### Extracted page text data
__________________________________________________
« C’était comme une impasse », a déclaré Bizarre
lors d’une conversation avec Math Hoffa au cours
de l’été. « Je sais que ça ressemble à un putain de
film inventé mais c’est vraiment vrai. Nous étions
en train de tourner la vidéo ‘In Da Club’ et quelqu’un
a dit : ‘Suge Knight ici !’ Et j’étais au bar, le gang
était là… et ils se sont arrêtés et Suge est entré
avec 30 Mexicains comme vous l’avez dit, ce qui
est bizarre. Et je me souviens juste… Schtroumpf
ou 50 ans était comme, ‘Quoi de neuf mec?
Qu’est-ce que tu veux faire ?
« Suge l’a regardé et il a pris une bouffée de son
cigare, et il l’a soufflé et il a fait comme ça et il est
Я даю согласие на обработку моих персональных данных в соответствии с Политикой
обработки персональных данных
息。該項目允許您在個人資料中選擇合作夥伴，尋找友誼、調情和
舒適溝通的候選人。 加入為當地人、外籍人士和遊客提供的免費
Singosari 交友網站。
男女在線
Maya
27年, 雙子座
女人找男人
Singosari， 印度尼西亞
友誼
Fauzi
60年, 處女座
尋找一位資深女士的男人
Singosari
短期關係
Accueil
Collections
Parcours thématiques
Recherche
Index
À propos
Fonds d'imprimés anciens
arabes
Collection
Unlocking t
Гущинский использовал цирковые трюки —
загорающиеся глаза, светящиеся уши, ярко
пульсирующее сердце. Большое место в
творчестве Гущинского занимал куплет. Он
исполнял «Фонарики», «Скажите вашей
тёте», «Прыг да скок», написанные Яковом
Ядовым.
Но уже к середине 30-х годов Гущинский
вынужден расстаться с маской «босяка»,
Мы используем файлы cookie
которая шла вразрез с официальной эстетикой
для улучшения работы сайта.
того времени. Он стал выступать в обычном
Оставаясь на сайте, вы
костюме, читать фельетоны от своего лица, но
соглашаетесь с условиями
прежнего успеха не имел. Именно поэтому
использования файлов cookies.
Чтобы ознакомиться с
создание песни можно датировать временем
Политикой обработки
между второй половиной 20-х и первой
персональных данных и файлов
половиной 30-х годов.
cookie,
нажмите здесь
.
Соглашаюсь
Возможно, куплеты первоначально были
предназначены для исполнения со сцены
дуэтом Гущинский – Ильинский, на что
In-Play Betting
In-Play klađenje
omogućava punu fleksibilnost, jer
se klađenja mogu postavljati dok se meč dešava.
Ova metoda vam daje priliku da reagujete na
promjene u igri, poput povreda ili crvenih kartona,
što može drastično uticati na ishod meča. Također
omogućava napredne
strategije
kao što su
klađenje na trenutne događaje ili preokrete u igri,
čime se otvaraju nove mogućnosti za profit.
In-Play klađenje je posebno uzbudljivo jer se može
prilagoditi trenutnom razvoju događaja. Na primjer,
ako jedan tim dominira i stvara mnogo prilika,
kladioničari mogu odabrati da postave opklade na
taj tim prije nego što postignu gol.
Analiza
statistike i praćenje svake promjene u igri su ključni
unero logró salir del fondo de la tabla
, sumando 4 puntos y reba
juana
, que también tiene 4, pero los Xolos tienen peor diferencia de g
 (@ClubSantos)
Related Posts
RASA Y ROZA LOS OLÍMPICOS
__________________________________________________
Your response should be the lines above from the first to the one containing "Мы используем файлы cookie", inclusive, each given exactly.

### Solution below
« C’était comme une impasse », a déclaré Bizarre
lors d’une conversation avec Math Hoffa au cours
de l’été. « Je sais que ça ressemble à un putain de
film inventé mais c’est vraiment vrai. Nous étions
en train de tourner la vidéo ‘In Da Club’ et quelqu’un
a dit : ‘Suge Knight ici !’ Et j’étais au bar, le gang
était là… et ils se sont arrêtés et Suge est entré
avec 30 Mexicains comme vous l’avez dit, ce qui
est bizarre. Et je me souviens juste… Schtroumpf
ou 50 ans était comme, ‘Quoi de neuf mec?
Qu’est-ce que tu veux faire ?
« Suge l’a regardé et il a pris une bouffée de son
cigare, et il l’a soufflé et il a fait comme ça et il est
Я даю согласие на обработку моих персональных данных в соответствии с Политикой
обработки персональных данных
息。該項目允許您在個人資料中選擇合作夥伴，尋找友誼、調情和
舒適溝通的候選人。 加入為當地人、外籍人士和遊客提供的免費
Singosari 交友網站。
男女在線
Maya
27年, 雙子座
女人找男人
Singosari， 印度尼西亞
友誼
Fauzi
60年, 處女座
尋找一位資深女士的男人
Singosari
短期關係
Accueil
Collections
Parcours thématiques
Recherche
Index
À propos
Fonds d'imprimés anciens
arabes
Collection
Unlocking t
Гущинский использовал цирковые трюки —
загорающиеся глаза, светящиеся уши, ярко
пульсирующее сердце. Большое место в
творчестве Гущинского занимал куплет. Он
исполнял «Фонарики», «Скажите вашей
тёте», «Прыг да скок», написанные Яковом
Ядовым.
Но уже к середине 30-х годов Гущинский
вынужден расстаться с маской «босяка»,
Мы используем файлы cookie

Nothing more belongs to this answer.